The increase of intracranial pressure is positively correlated with the morbidity and mortality of CM [4]. Increased intracranial pressure is a prerequisite for the formation of cerebral hernia, which occurs when intracranial pressure is unevenly distributed. Cerebral hernia itself has a very poor prognosis, high mortality and disability rate. Consciousness disorder is an independent risk factor for death in CM patients [5]. Lofgren et al. proposed that changes in mental state of CM patients lead to poor prognosis, and the change in mental state may be more related to the host immune response than the cryptococcus burden [20]. In this study, we found that occurrence of cerebral hernia and consciousness disorder are risk factors for the poor prognosis of AIDS patients with CM, which was consistent with conclusions reported in previous literature.

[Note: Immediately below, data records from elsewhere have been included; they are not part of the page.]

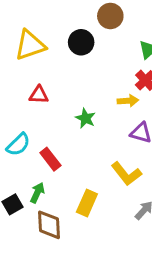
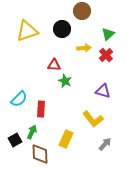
red triangle: (39, 95) -> (54, 65), moved
yellow arrow: (128, 101) -> (84, 48), moved
red rectangle: (50, 159) -> (41, 109), turned 42

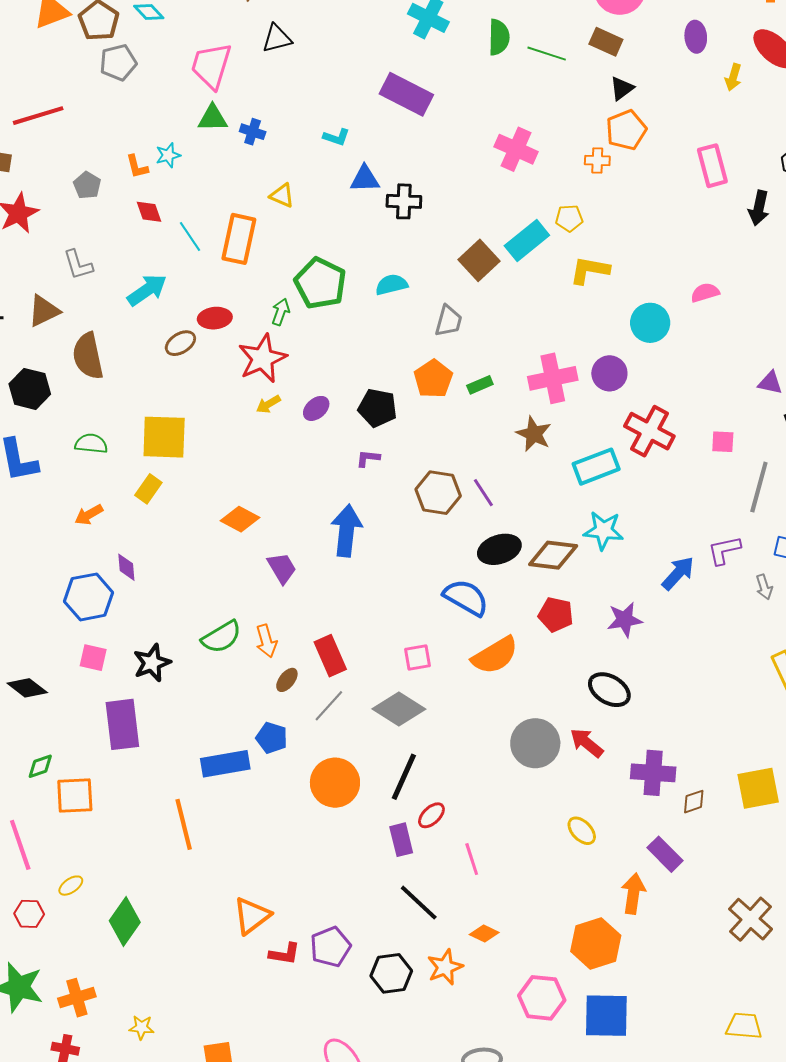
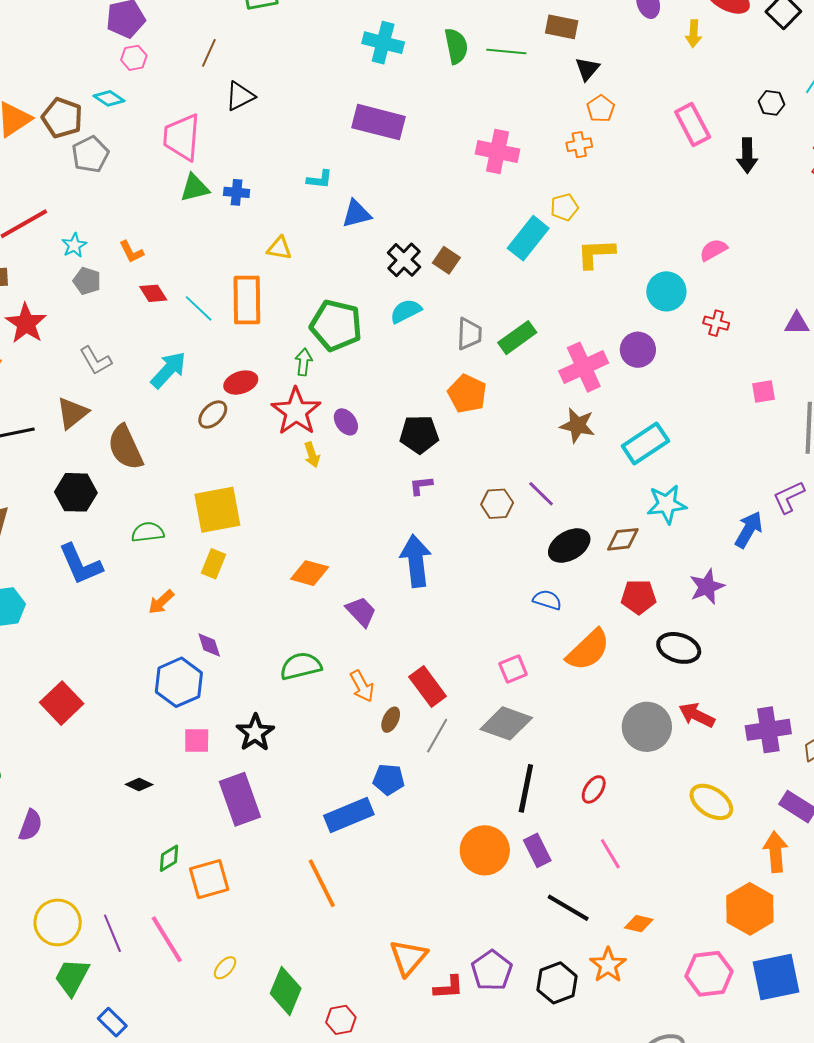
orange pentagon: (626, 130) -> (601, 109), size x0.7
cyan star: (168, 155) -> (74, 245), moved
black cross: (404, 201) -> (404, 260), moved, turned -36
brown square: (479, 260) -> (446, 260), moved, size x0.7
green rectangle: (480, 385) -> (517, 338), moved, size x1.5
yellow arrow: (268, 404) -> (312, 455), turned -65
purple ellipse: (316, 408) -> (346, 422), moved, turned -72
red cross: (649, 431) -> (716, 323), moved, size x0.5
brown hexagon: (438, 493) -> (497, 504), size x0.7
brown diamond: (553, 555) -> (623, 539), size x0.7
blue semicircle: (466, 598) -> (547, 600), size x0.6
green semicircle: (221, 637) -> (301, 666), moved, turned -150
black diamond: (27, 688) -> (139, 785), size x0.7
black ellipse: (609, 690) -> (679, 648), moved
orange circle: (335, 783) -> (485, 850), moved
red ellipse: (431, 815) -> (594, 789), moved
yellow ellipse: (582, 831) -> (711, 802), size x1.4
red hexagon: (29, 914) -> (341, 1020), moved

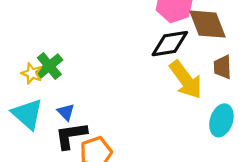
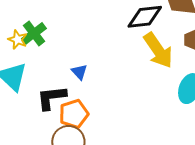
blue triangle: (66, 112) -> (79, 72), moved

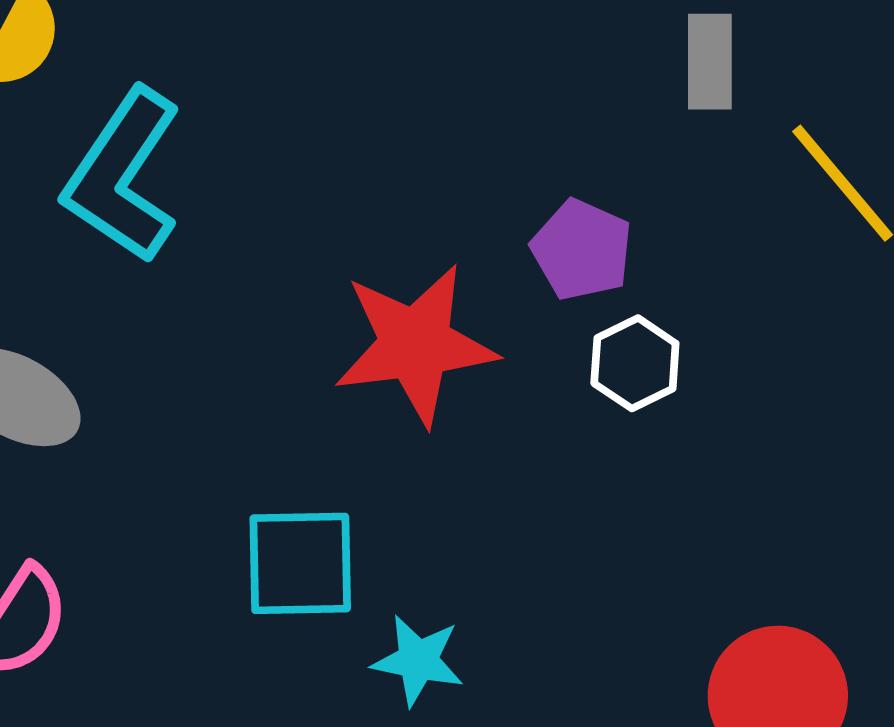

In this study, we found that the duration of treatment in the induction period is a protective factor for better prognosis of AIDS patients with CM, which is rarely reported at home and abroad. Considering the difficulty of CM treatment, the high fatality rate, the long course of disease, and that CM clearance rate in CSF is significantly related to early-stage mortality; and that the end of the induction period treatment is based on the CSF cryptococcus culture negative conversion; our study suggests that efficient anticryptococcal therapy for a sufficient induction period is especially critical to improve disease prognosis.
Another important finding of this study is that the prognosis of patients receiving shunt decompression treatment is better than that of patients without shunt treatment. Despite severe immunodeficiency and persistent CNS cryptococcus infection, AIDS and CM patients with increased intracranial pressure have indication for LP and/ or VP shunts [21]. Shunt surgery is usually a sustainable way to relieve the symptoms associated with increased intracranial pressure [22]. Baddley et al. [23] reported that shunt surgery may improve the prognosis associated with increased intracranial pressure in CM, which was consistent with our results.
This study is a clinical retrospective study. Due to limited access of follow-up data from participating patients, the impact of the clinical factors here analyzed on long-term prognosis was unattainable, and the collected ART data could not be evaluated. Additionally, the personalized choice of treatment options during the induction period lead to a biased distribution of treatment options, which limited the reliability of the conclusions obtained in terms of treatment timing/course of disease and treatment options. Future studies should address this limitations with more extensive and balanced cohorts.